* [WORK ORDER]:
Only lines holding "Erlebnis" are wanted; copy each of them from the records below.

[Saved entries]

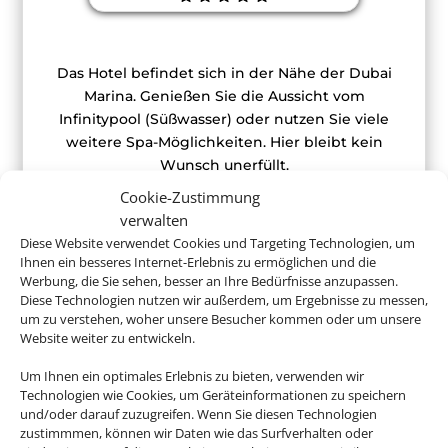
Das Hotel befindet sich in der Nähe der Dubai
Marina. Genießen Sie die Aussicht vom
Infinitypool (Süßwasser) oder nutzen Sie viele
weitere Spa-Möglichkeiten. Hier bleibt kein
Wunsch unerfüllt.
Cookie-Zustimmung
verwalten
Diese Website verwendet Cookies und Targeting Technologien, um
Ihnen ein besseres Internet-Erlebnis zu ermöglichen und die
ab 770 € (p.P.)
Werbung, die Sie sehen, besser an Ihre Bedürfnisse anzupassen.
Diese Technologien nutzen wir außerdem, um Ergebnisse zu messen,
um zu verstehen, woher unsere Besucher kommen oder um unsere
Website weiter zu entwickeln.
Um Ihnen ein optimales Erlebnis zu bieten, verwenden wir
Buchen Sie jetzt Ihren Urlaub in Dubai
Technologien wie Cookies, um Geräteinformationen zu speichern
und/oder darauf zuzugreifen. Wenn Sie diesen Technologien
zustimmmen, können wir Daten wie das Surfverhalten oder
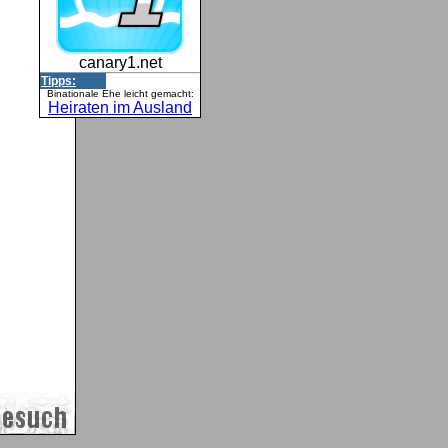
canary1.net
Tipps:
Binationale Ehe leicht gemacht:
Heiraten im Ausland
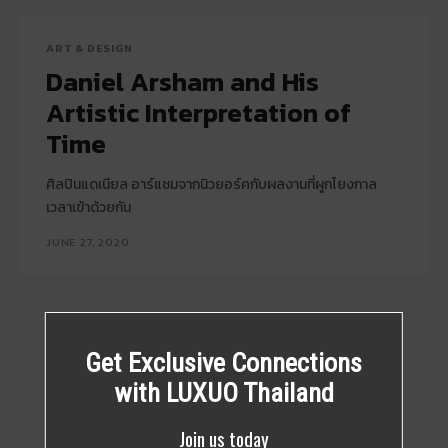
ART & DESIGN
Daniel Arsham and His
Artistic Interpretation of
Time
ศิลปินแดเนียล อาร์แชมจากนิวยอร์คกับผลงานที่ผูกโยงกาล
เวลาเข้าด้วยกัน
JUNE 27, 2020
Get Exclusive Connections
with LUXUO Thailand
Join us today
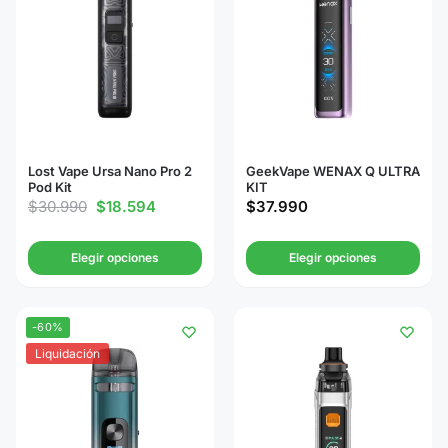
Lost Vape Ursa Nano Pro 2
GeekVape WENAX Q ULTRA
Pod Kit
KIT
$
30.990
$
18.594
$
37.990
Elegir opciones
Elegir opciones
-60%
Liquidación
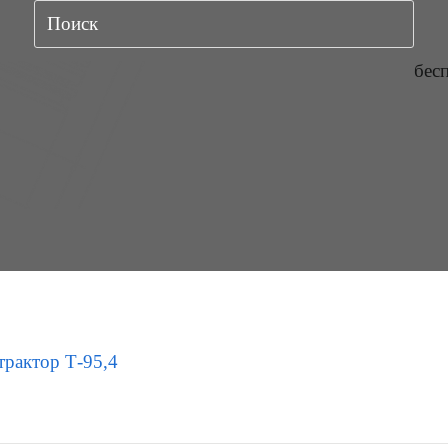
бес
трактор Т-95,4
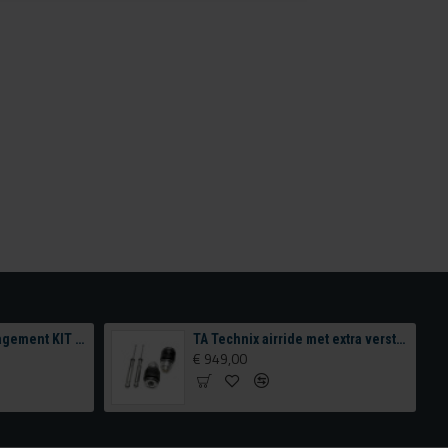
BNHF EDITION 1 management KIT tank & Compressor configurator
TA Technix airride met extra verstelling achterzijde
€ 949,00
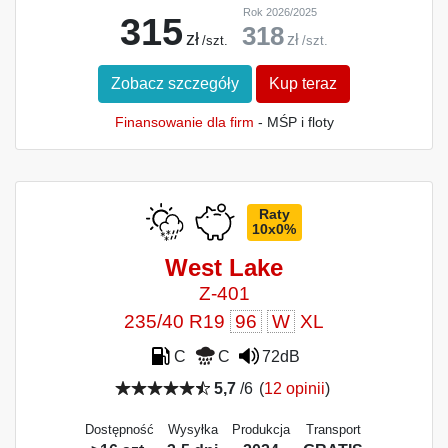
Rok 2026/2025
315
318
zł
zł
/szt.
/szt.
Zobacz szczegóły
Kup teraz
Finansowanie dla firm
- MŚP i floty
Raty
10x0%
West Lake
Z-401
235/40 R19
96
W
XL
C
C
72dB
5,7
/6
(
12 opinii
)
Dostępność
Wysyłka
Produkcja
Transport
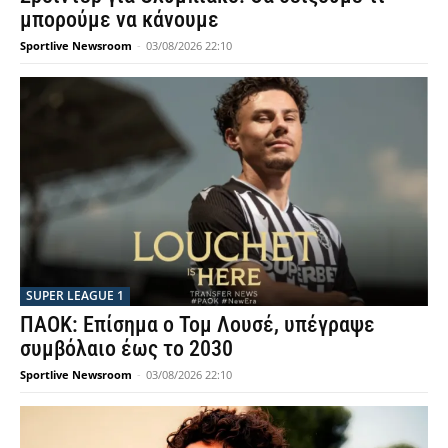
μπορούμε να κάνουμε
Sportlive Newsroom
-
03/08/2026 22:10
SUPER LEAGUE 1
ΠΑΟΚ: Επίσημα ο Τομ Λουσέ, υπέγραψε
συμβόλαιο έως το 2030
Sportlive Newsroom
-
03/08/2026 22:10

* [WRITTEN RESPONSE]:
Ihnen ein besseres Internet-Erlebnis zu ermöglichen und die
Um Ihnen ein optimales Erlebnis zu bieten, verwenden wir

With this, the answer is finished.